───── DATA FOR THIS TASK ─────

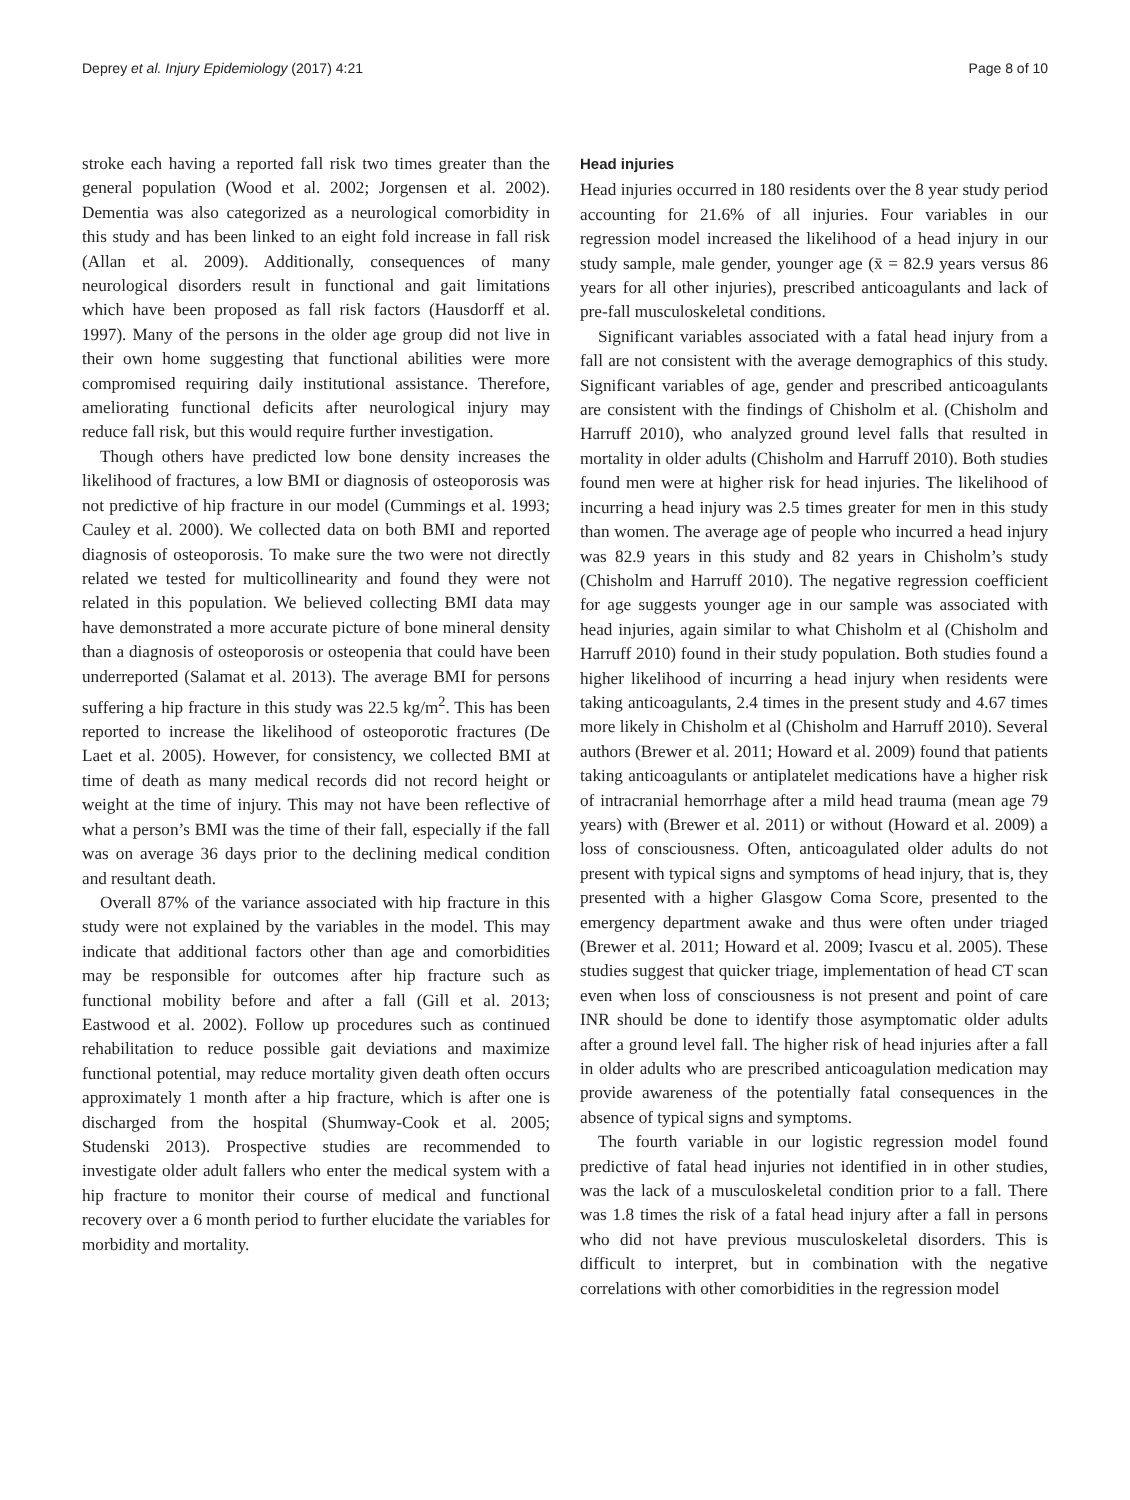Deprey et al. Injury Epidemiology (2017) 4:21 Page 8 of 10
stroke each having a reported fall risk two times greater than the general population (Wood et al. 2002; Jorgensen et al. 2002). Dementia was also categorized as a neurological comorbidity in this study and has been linked to an eight fold increase in fall risk (Allan et al. 2009). Additionally, consequences of many neurological disorders result in functional and gait limitations which have been proposed as fall risk factors (Hausdorff et al. 1997). Many of the persons in the older age group did not live in their own home suggesting that functional abilities were more compromised requiring daily institutional assistance. Therefore, ameliorating functional deficits after neurological injury may reduce fall risk, but this would require further investigation.
Though others have predicted low bone density increases the likelihood of fractures, a low BMI or diagnosis of osteoporosis was not predictive of hip fracture in our model (Cummings et al. 1993; Cauley et al. 2000). We collected data on both BMI and reported diagnosis of osteoporosis. To make sure the two were not directly related we tested for multicollinearity and found they were not related in this population. We believed collecting BMI data may have demonstrated a more accurate picture of bone mineral density than a diagnosis of osteoporosis or osteopenia that could have been underreported (Salamat et al. 2013). The average BMI for persons suffering a hip fracture in this study was 22.5 kg/m<sup>2</sup>. This has been reported to increase the likelihood of osteoporotic fractures (De Laet et al. 2005). However, for consistency, we collected BMI at time of death as many medical records did not record height or weight at the time of injury. This may not have been reflective of what a person’s BMI was the time of their fall, especially if the fall was on average 36 days prior to the declining medical condition and resultant death.
Overall 87% of the variance associated with hip fracture in this study were not explained by the variables in the model. This may indicate that additional factors other than age and comorbidities may be responsible for outcomes after hip fracture such as functional mobility before and after a fall (Gill et al. 2013; Eastwood et al. 2002). Follow up procedures such as continued rehabilitation to reduce possible gait deviations and maximize functional potential, may reduce mortality given death often occurs approximately 1 month after a hip fracture, which is after one is discharged from the hospital (Shumway-Cook et al. 2005; Studenski 2013). Prospective studies are recommended to investigate older adult fallers who enter the medical system with a hip fracture to monitor their course of medical and functional recovery over a 6 month period to further elucidate the variables for morbidity and mortality.
Head injuries
Head injuries occurred in 180 residents over the 8 year study period accounting for 21.6% of all injuries. Four variables in our regression model increased the likelihood of a head injury in our study sample, male gender, younger age (x̄ = 82.9 years versus 86 years for all other injuries), prescribed anticoagulants and lack of pre-fall musculoskeletal conditions.
Significant variables associated with a fatal head injury from a fall are not consistent with the average demographics of this study. Significant variables of age, gender and prescribed anticoagulants are consistent with the findings of Chisholm et al. (Chisholm and Harruff 2010), who analyzed ground level falls that resulted in mortality in older adults (Chisholm and Harruff 2010). Both studies found men were at higher risk for head injuries. The likelihood of incurring a head injury was 2.5 times greater for men in this study than women. The average age of people who incurred a head injury was 82.9 years in this study and 82 years in Chisholm’s study (Chisholm and Harruff 2010). The negative regression coefficient for age suggests younger age in our sample was associated with head injuries, again similar to what Chisholm et al (Chisholm and Harruff 2010) found in their study population. Both studies found a higher likelihood of incurring a head injury when residents were taking anticoagulants, 2.4 times in the present study and 4.67 times more likely in Chisholm et al (Chisholm and Harruff 2010). Several authors (Brewer et al. 2011; Howard et al. 2009) found that patients taking anticoagulants or antiplatelet medications have a higher risk of intracranial hemorrhage after a mild head trauma (mean age 79 years) with (Brewer et al. 2011) or without (Howard et al. 2009) a loss of consciousness. Often, anticoagulated older adults do not present with typical signs and symptoms of head injury, that is, they presented with a higher Glasgow Coma Score, presented to the emergency department awake and thus were often under triaged (Brewer et al. 2011; Howard et al. 2009; Ivascu et al. 2005). These studies suggest that quicker triage, implementation of head CT scan even when loss of consciousness is not present and point of care INR should be done to identify those asymptomatic older adults after a ground level fall. The higher risk of head injuries after a fall in older adults who are prescribed anticoagulation medication may provide awareness of the potentially fatal consequences in the absence of typical signs and symptoms.
The fourth variable in our logistic regression model found predictive of fatal head injuries not identified in in other studies, was the lack of a musculoskeletal condition prior to a fall. There was 1.8 times the risk of a fatal head injury after a fall in persons who did not have previous musculoskeletal disorders. This is difficult to interpret, but in combination with the negative correlations with other comorbidities in the regression model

─────

**EXERCISE DESCRIPTION:**
Every line holding the string "lack" should be copied here, so please find those lines in the data.

**REPLY:**
Head injuries occurred in 180 residents over the 8 year study period accounting for 21.6% of all injuries. Four variables in our regression model increased the likelihood of a head injury in our study sample, male gender, younger age (x̄ = 82.9 years versus 86 years for all other injuries), prescribed anticoagulants and lack of pre-fall musculoskeletal conditions.
The fourth variable in our logistic regression model found predictive of fatal head injuries not identified in in other studies, was the lack of a musculoskeletal condition prior to a fall. There was 1.8 times the risk of a fatal head injury after a fall in persons who did not have previous musculoskeletal disorders. This is difficult to interpret, but in combination with the negative correlations with other comorbidities in the regression model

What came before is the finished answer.